**TASK BRIEF**
Repeat the listing below line by line, exactly, leaving its pictures behind.
┄┄┄┄┄┄┄┄┄┄┄┄┄┄┄┄┄┄┄┄
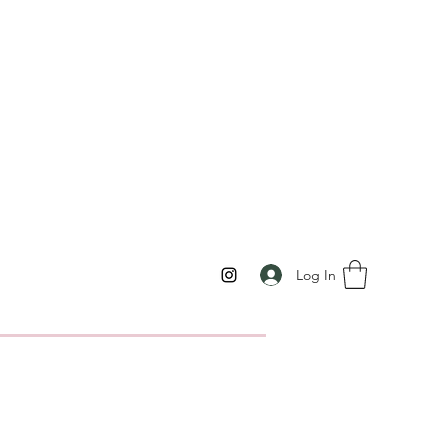
Log In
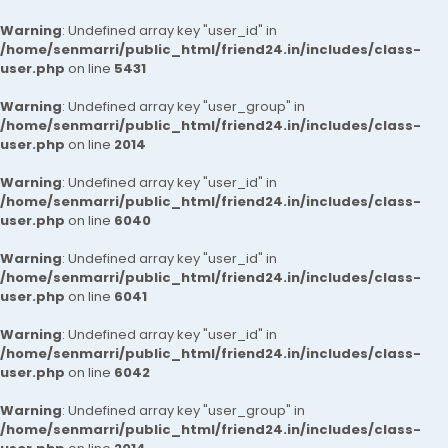
Warning
: Undefined array key "user_id" in
/home/senmarri/public_html/friend24.in/includes/class-
user.php
on line
5431
Warning
: Undefined array key "user_group" in
/home/senmarri/public_html/friend24.in/includes/class-
user.php
on line
2014
Warning
: Undefined array key "user_id" in
/home/senmarri/public_html/friend24.in/includes/class-
user.php
on line
6040
Warning
: Undefined array key "user_id" in
/home/senmarri/public_html/friend24.in/includes/class-
user.php
on line
6041
Warning
: Undefined array key "user_id" in
/home/senmarri/public_html/friend24.in/includes/class-
user.php
on line
6042
Warning
: Undefined array key "user_group" in
/home/senmarri/public_html/friend24.in/includes/class-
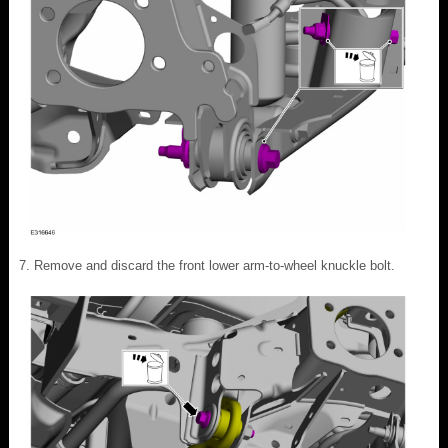
Remove and discard the front lower arm-to-wheel knuckle bolt.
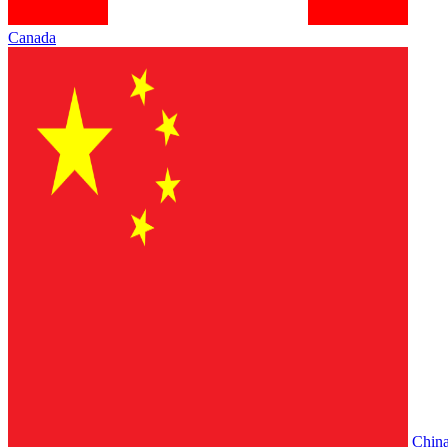
Canada
Chin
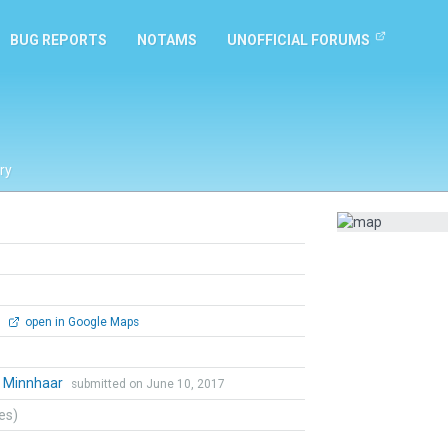
BUG REPORTS
NOTAMS
UNOFFICIAL FORUMS
ry
0
open in Google Maps
l Minnhaar
submitted on June 10, 2017
tes)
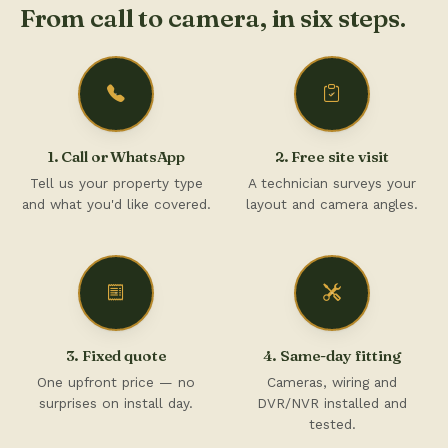
From call to camera, in six steps.
1. Call or WhatsApp
2. Free site visit
Tell us your property type
A technician surveys your
and what you'd like covered.
layout and camera angles.
3. Fixed quote
4. Same-day fitting
One upfront price — no
Cameras, wiring and
surprises on install day.
DVR/NVR installed and
tested.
┄┄┄┄┄┄┄┄┄┄┄┄┄┄┄┄┄┄┄┄
**RESULT**
Log In
Warning
: Undefined array key "user_id" in
/home/senmarri/public_html/friend24.in/includes/class-
user.php
on line
5431
Warning
: Undefined array key "user_group" in
/home/senmarri/public_html/friend24.in/includes/class-
user.php
on line
2014
Warning
: Undefined array key "user_id" in
/home/senmarri/public_html/friend24.in/includes/class-
user.php
on line
6040
Warning
: Undefined array key "user_id" in
/home/senmarri/public_html/friend24.in/includes/class-
user.php
on line
6041
Warning
: Undefined array key "user_id" in
/home/senmarri/public_html/friend24.in/includes/class-
user.php
on line
6042
Warning
: Undefined array key "user_group" in
/home/senmarri/public_html/friend24.in/includes/class-
Remove and discard the front lower arm-to-wheel knuckle bolt.
Canada
Chin
BUG REPORTS
NOTAMS
UNOFFICIAL FORUMS
ry
0
open in Google Maps
l Minnhaar
submitted on June 10, 2017
tes)
From call to camera, in six steps.
1. Call or WhatsApp
2. Free site visit
Tell us your property type
A technician surveys your
and what you'd like covered.
layout and camera angles.
3. Fixed quote
4. Same-day fitting
One upfront price — no
Cameras, wiring and
surprises on install day.
DVR/NVR installed and
tested.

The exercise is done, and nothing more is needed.